Influence of the Substrate Nature on the Structural and Electrochemical Characteristics of PbO₂ Electrodes in Sulfide-Containing Aqueous Systems

Electrochemical treatment of sulfide‑containing industrial effluents and gas emissions remains a pressing challenge for the development of clean technologies, whose solution requires anodes with low operating potential, stable performance, and facile, cost‑effective fabrication. The paper studies the influence of the substrate nature on the structural and electrochemical characteristics of lead dioxide anodes in sulfide-containing aqueous systems using the electrolysis of an aqueous solution of sodium sulfide Na₂S as an example.

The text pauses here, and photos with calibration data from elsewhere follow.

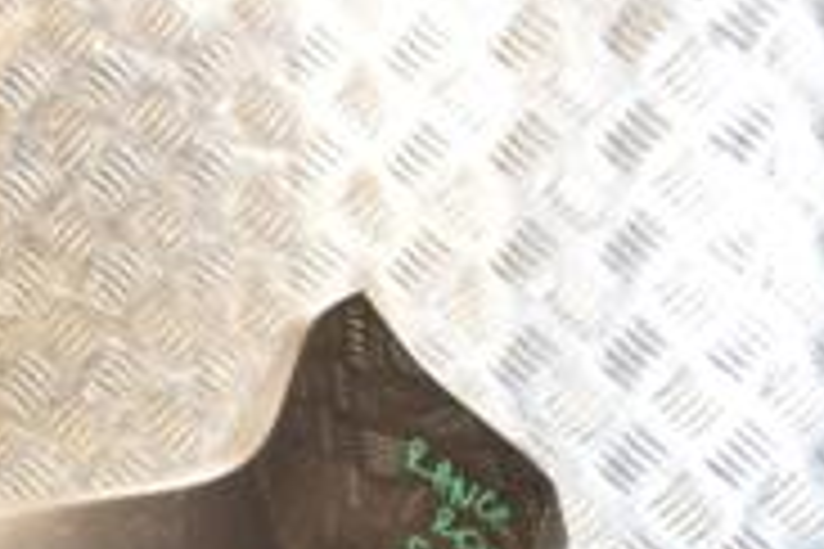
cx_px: -432
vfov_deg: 10.8
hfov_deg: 15.4
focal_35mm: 123
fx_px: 2807
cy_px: 788
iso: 800
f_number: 5
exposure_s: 1/200
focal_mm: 25
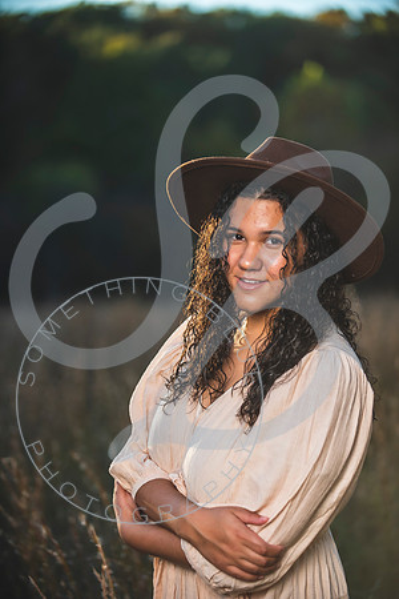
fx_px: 1696
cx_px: 200
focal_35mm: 102
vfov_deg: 20.0
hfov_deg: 13.4
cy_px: 300
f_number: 2.8
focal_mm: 102
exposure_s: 1/1250
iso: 200
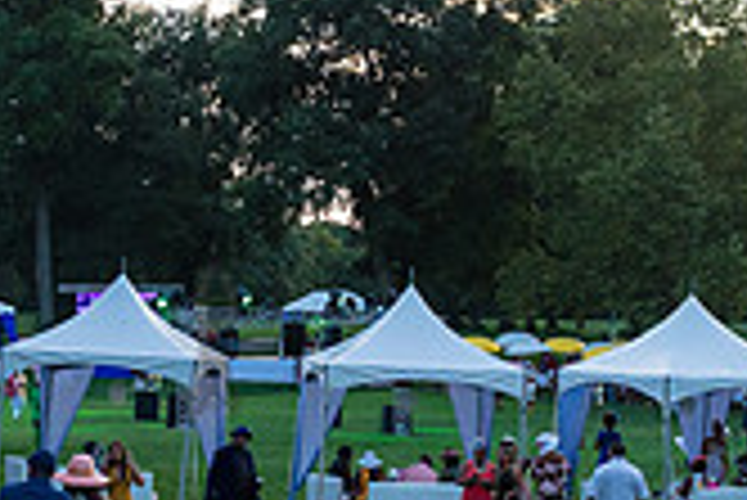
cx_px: 212
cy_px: 336
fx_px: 1744
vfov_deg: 16.3
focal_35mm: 84
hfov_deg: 24.0
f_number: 3.5
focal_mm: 24
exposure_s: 1/1250
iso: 2000
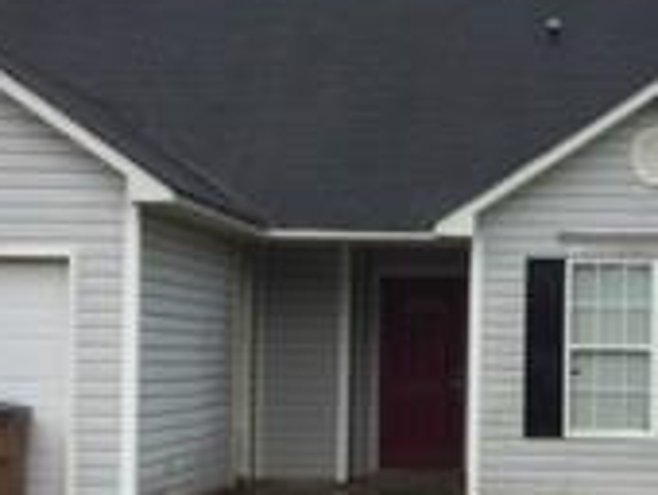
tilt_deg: -1.8
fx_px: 2075
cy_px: 437
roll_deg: -2.2
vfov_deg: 13.5
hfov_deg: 17.9
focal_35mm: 109
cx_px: 472
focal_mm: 4.15
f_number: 2.2
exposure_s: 1/682
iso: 32
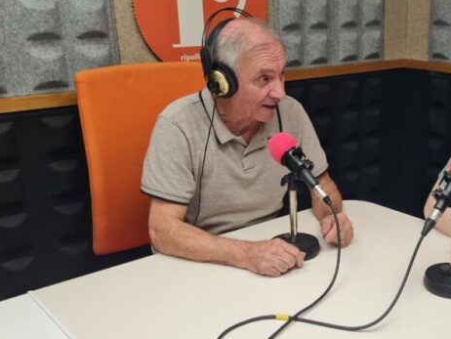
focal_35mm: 45
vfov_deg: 32.2
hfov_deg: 40.6
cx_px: 350
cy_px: 172
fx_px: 587
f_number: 1.8
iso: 50
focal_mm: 5.4
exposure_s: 1/100
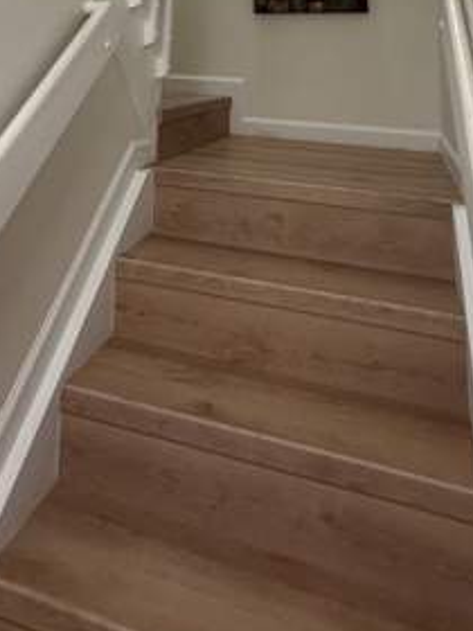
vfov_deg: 43.7
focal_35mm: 32
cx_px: 198
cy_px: -65
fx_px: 583
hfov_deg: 44.0
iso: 320
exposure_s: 1/120
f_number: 2.2
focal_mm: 2.22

The substrates used were composite materials based on polylactic acid with the addition of 7 and 10 wt.% multiwalled carbon nanotubes, designated as PLA (7% mCNT)/PbO₂ and PLA (10% mCNT)/PbO₂, as well as a PLA (Graphite)/PbO₂ composite containing dispersed graphite as a conducting phase; PbO₂ coatings were applied to all of the above polymer substrates by electrochemical deposition. For comparison, a traditional Ti/PbO₂ anode and a graphite electrode without a lead dioxide coating, used as a standalone anode, were also considered. Cyclic voltammetry in a Na₂S solution was used to evaluate the anodic reaction overpotential, specific current densities, and current-voltage curve shapes on various substrates, as well as to analyze the influence of the conductive composite composition on the electrochemical behavior of the PbO₂ layer. It was shown that the PLA (7% mCNT)/ PbO₂, PLA (10% mCNT)/PbO₂, and especially PLA (Graphite)/PbO₂ anodes provide operating potentials, ohmic resistance, and cyclic stability comparable to or superior to those of the traditional Ti/PbO₂ anode in a sulfide-containing electrolyte, whereas the uncoated graphite electrode is inferior to the composite PbO₂ electrodes in terms of a combination of parameters. The obtained results allow us to conclude that the nature and composition of the substrate play a key role in the formation of the morphology, conductivity and electrochemical properties of PbO₂ anodes and confirm their high potential for use in electrochemical systems for treating sulfide-containing aqueous media and gas emissions.